Старик отдал карточку. Я вышел через центральный вход. Луну затянули облачка, но гараж я нашел без проблем, открыл ворота и впотьмах пошарил по полкам. На мою удачу, попался фонарик. Я включил его после того, как прикрыл глухие створки ворот. На моих золотых было без четверти двенадцать.
Время пошло. Все машины оказались на месте, я осмотрел салон каждой. Везде, кроме одной, лежали такие же электронные дистанционные пульты от внешних ворот, выходящих на улицу. Я открыл ворота, вышел на дорогу, потом закрыл ворота. Днем я улицу не разглядывал, сейчас самое время. Убийца мог попасть на территорию только отсюда. Тем более если это близкий человек. Проход хитрый, но очень удобный.
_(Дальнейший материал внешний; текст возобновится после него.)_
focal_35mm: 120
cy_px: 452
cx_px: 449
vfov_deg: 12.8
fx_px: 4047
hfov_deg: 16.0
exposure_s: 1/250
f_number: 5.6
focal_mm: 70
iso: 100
Ползая на коленях с фонарем, я в конце концов кое-что нашел. Это были следы от машины. След четкий, несмазанный. Мало того, я узнал этот отпечаток, протектор с редким оригинальным рисунком. Когда Яна сбила меня, я упал, и первое, что увидел, было колесо. Я уже говорил, что в зоне занимался ремонтом редких украшений. У меня хорошая память на сложные рисунки. Этот след принадлежал машине Яны.
Я продолжил поиски и сделал еще одно открытие. Семь окурков коричневых сигарет «Moor», которые курила Яна. Ее помада на фильтрах. Окурки я осторожно собрал и сунул в карман. Теперь мои сомнения рассеялись. Яна – соучастница убийства. Скорее всего, она исполняла роль шофера. Ждала убийцу, нервничала и курила одну за одной. Зацепка есть. Клубочек можно попытаться размотать, надо лишь включить мозги.
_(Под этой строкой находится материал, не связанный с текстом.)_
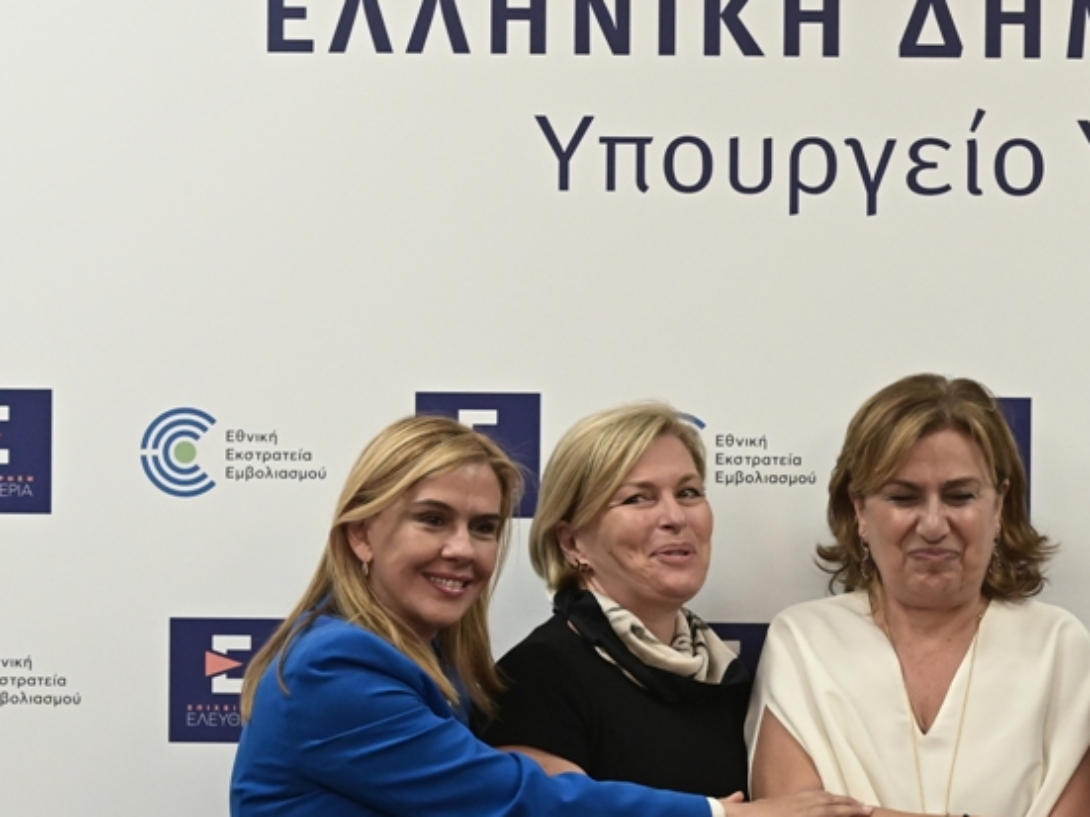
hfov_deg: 8.3
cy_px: 591
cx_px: 930
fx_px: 7461
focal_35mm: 237
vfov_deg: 6.3
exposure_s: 1/250
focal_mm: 92
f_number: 4.5
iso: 4000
Я вернулся тем же путем, через гараж, и неторопливо подошел к дому. На третьем этаже горело только два окна – в кабинете, из которого я выглядывал наружу, и одно окно с краю, очевидно, в спальне. Катя не спала. Вероятно, ждала меня для основательного разговора. До нее очередь еще не дошла. Я сунул фонарь за пояс и осмотрел стену. Лепнина, как на Зимнем дворце. Все чистое, белое. Стена для меня не преграда, учитывая опыт моих побегов. Препятствий повидал, они меня не пугали и уж тем более не останавливали. Я снял ботинки и попробовал оставить отпечаток. Следа на стене не осталось. Размяв кисти рук, я ухватился за разинутую пасть гипсового льва. Работа добросовестная, над лепниной не гастарбайтеры трудились. Нельзя допускать две ошибки: смотреть вниз и сомневаться в успехе. Нерешительность губительна. Взбирался я наверх, как кот по дереву. За десять минут мне удалось добраться до окна кабинета. Я усложнил себе задачу и перебрался к соседнему окну, где были задернуты занавески. Сунув руку в форточку, без труда дотянулся до шпингалета и тихо приподнял его. Окно открылось легко, я спустился на пол.
Мне пришлось застыть на секунду, так как я услышал женский голос. Он принадлежал Кате, моей Богом посланной жене, правда, без моего уведомления. Выйти или нет? Она говорила громко и четко.
– Где его носит? Я больше часа его жду.
– Он вышел ненадолго. Мы разбираемся в происшедшем.
Тут я решил проверить их реакцию. Включил фонарь, резко раздвинул шторы и направил луч прямо в лицо Екатерины.
– Никуда я не уходил. Вот, весь перед вами. А луч света, дорогая, – это траектория пули. Она вонзится тебе в голову, после чего ее положат на острую решетку камина. Именно так все и происходило. И уверяю вас, что никаких следов на белой стене вы не найдете.
Они оба потеряли дар речи. Я показал им подошвы, носки были белыми.
– Извините, за ботинками мне придется вернуться во двор. Ну что, схема понятна. Могу, конечно, и по стене спуститься, но пойду по лестнице, потом выйду через гараж на улицу, – я показал пульт от ворот, – и сяду в ждущую меня машину.